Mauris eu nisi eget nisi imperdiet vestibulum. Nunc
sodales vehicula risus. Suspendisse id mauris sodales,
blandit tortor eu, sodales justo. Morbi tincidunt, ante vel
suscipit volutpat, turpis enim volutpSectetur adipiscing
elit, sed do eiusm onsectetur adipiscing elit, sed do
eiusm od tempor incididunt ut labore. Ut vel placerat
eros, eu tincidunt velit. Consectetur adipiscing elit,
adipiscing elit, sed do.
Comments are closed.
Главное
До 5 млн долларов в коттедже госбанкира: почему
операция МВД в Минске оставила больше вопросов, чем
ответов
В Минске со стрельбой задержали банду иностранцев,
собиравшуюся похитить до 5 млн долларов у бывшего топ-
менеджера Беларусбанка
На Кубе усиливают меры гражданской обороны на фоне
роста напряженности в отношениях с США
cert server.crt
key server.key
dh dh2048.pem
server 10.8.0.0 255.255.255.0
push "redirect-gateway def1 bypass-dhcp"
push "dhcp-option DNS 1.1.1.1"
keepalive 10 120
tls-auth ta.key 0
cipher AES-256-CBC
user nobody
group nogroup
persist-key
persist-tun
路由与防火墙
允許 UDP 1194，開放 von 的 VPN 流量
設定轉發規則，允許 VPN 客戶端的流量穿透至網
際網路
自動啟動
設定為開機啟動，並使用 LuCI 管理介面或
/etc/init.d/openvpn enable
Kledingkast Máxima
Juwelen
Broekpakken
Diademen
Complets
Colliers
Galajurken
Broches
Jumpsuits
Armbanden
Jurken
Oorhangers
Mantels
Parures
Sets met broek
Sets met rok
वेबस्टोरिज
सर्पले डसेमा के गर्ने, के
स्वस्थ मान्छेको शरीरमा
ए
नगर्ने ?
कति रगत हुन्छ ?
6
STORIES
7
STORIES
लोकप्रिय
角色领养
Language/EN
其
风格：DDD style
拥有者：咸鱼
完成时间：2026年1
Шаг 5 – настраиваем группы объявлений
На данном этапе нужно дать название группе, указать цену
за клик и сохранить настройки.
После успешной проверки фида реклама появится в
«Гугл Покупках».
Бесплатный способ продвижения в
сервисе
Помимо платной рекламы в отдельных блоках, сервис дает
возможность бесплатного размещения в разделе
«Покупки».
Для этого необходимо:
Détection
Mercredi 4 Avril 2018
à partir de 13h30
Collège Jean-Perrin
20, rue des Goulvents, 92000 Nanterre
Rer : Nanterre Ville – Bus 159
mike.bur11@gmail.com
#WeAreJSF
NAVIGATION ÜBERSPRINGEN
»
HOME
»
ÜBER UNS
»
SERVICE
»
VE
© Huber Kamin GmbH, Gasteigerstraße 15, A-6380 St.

-------------------------

▸ **AIM OF THE EXERCISE**
Please reproduce exactly the lines in the listing above from the one containing "group nogroup" through the one containing "20, rue des Goulvents, 92000 Nanterre", both included, and nothing more.

▸ **WRITTEN RESPONSE**
group nogroup
persist-key
persist-tun
路由与防火墙
允許 UDP 1194，開放 von 的 VPN 流量
設定轉發規則，允許 VPN 客戶端的流量穿透至網
際網路
自動啟動
設定為開機啟動，並使用 LuCI 管理介面或
/etc/init.d/openvpn enable
Kledingkast Máxima
Juwelen
Broekpakken
Diademen
Complets
Colliers
Galajurken
Broches
Jumpsuits
Armbanden
Jurken
Oorhangers
Mantels
Parures
Sets met broek
Sets met rok
वेबस्टोरिज
सर्पले डसेमा के गर्ने, के
स्वस्थ मान्छेको शरीरमा
ए
नगर्ने ?
कति रगत हुन्छ ?
6
STORIES
7
STORIES
लोकप्रिय
角色领养
Language/EN
其
风格：DDD style
拥有者：咸鱼
完成时间：2026年1
Шаг 5 – настраиваем группы объявлений
На данном этапе нужно дать название группе, указать цену
за клик и сохранить настройки.
После успешной проверки фида реклама появится в
«Гугл Покупках».
Бесплатный способ продвижения в
сервисе
Помимо платной рекламы в отдельных блоках, сервис дает
возможность бесплатного размещения в разделе
«Покупки».
Для этого необходимо:
Détection
Mercredi 4 Avril 2018
à partir de 13h30
Collège Jean-Perrin
20, rue des Goulvents, 92000 Nanterre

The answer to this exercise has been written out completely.